By analyzing existing cross correlation between CLPS Inc and CGI Inc, you can compare the effects of market volatilities on CLPS and CGI and check how they will diversify away market risk if combined in the same portfolio for a given time horizon. You can also utilize pair trading strategies of matching a long position in CLPS with a short position of CGI. Check out your portfolio center. Please also check ongoing floating volatility patterns of CLPS and CGI.
Diversification Opportunities for CLPS and CGI
Poor diversification
The 3 months correlation between CLPS and CGI is 0.6. Overlapping area represents the amount of risk that can be diversified away by holding CLPS Inc and CGI Inc in the same portfolio, assuming nothing else is changed. The correlation between historical prices or returns on CGI Inc and CLPS is a relative statistical measure of the degree to which these equity instruments tend to move together. The correlation coefficient measures the extent to which returns on CLPS Inc are associated (or correlated) with CGI. Values of the correlation coefficient range from -1 to +1, where. The correlation of zero (0) is possible when the price movement of CGI Inc has no effect on the direction of CLPS i.e., CLPS and CGI go up and down completely randomly.
Pair Corralation between CLPS and CGI
Given the investment horizon of 90 days CLPS Inc is expected to under-perform the CGI. In addition to that, CLPS is 3.94 times more volatile than CGI Inc. It trades about -0.04 of its total potential returns per unit of risk. CGI Inc is currently generating about -0.03 per unit of volatility. If you would invest 11,382 in CGI Inc on August 26, 2024 and sell it today you would lose (222.00) from holding CGI Inc or give up 1.95% of portfolio value over 90 days.
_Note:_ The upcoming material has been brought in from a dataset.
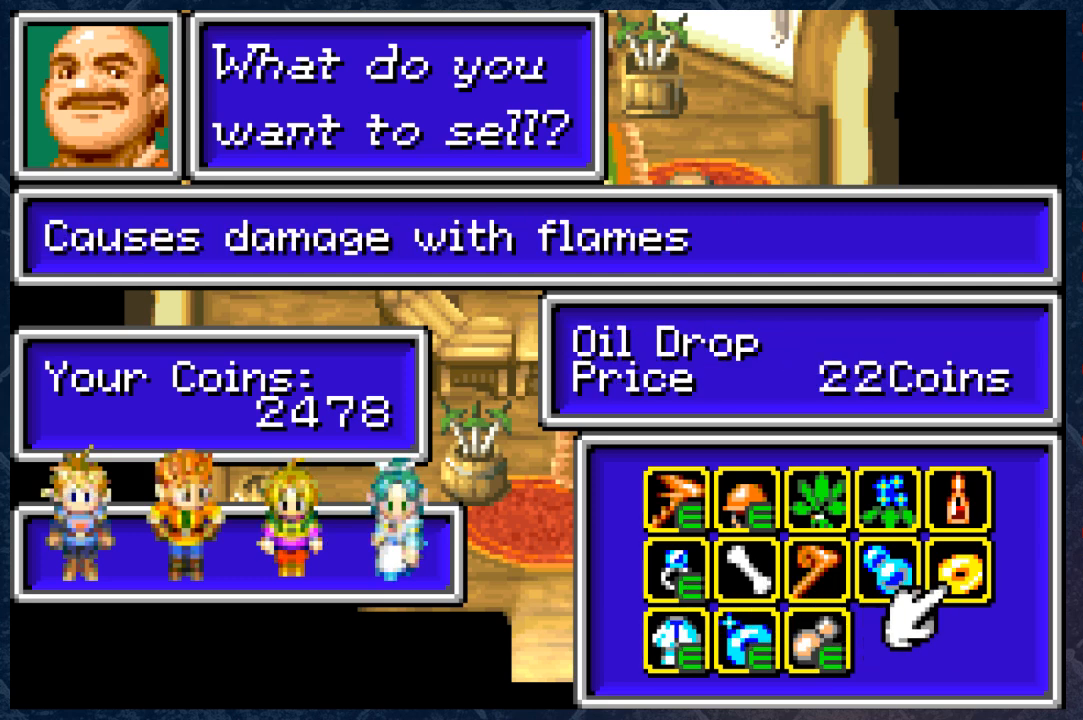
{"buttons": [], "left_stick": "center", "right_stick": "center", "events": [[333, "DPAD_LEFT", "down"], [400, "DPAD_LEFT", "up"]]}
Time Period | 3 Months [change] |
Direction | Moves Together |
Strength | Significant |
Accuracy | 100.0% |
Values | Daily Returns |
CLPS Inc vs. CGI Inc
Performance |
Timeline |
CLPS Inc |
CGI Inc |
CLPS and CGI Volatility Contrast
Predicted Return Density |
Returns |
Pair Trading with CLPS and CGI
The main advantage of trading using opposite CLPS and CGI positions is that it hedges away some unsystematic risk. Because of two separate transactions, even if CLPS position performs unexpectedly, CGI can make up some of the losses. Pair trading also minimizes risk from directional movements in the market. For example, if an entire industry or sector drops because of unexpected headlines, the short position in CGI will offset losses from the drop in CGI's long position.The idea behind CLPS Inc and CGI Inc pairs trading is to make the combined position market-neutral, meaning the overall market's direction will not affect its win or loss (or potential downside or upside). This can be achieved by designing a pairs trade with two highly correlated stocks or equities that operate in a similar space or sector, making it possible to obtain profits through simple and relatively low-risk investment.Check out your portfolio center.Note that this page's information should be used as a complementary analysis to find the right mix of equity instruments to add to your existing portfolios or create a brand new portfolio. You can also try the Options Analysis module to analyze and evaluate options and option chains as a potential hedge for your portfolios.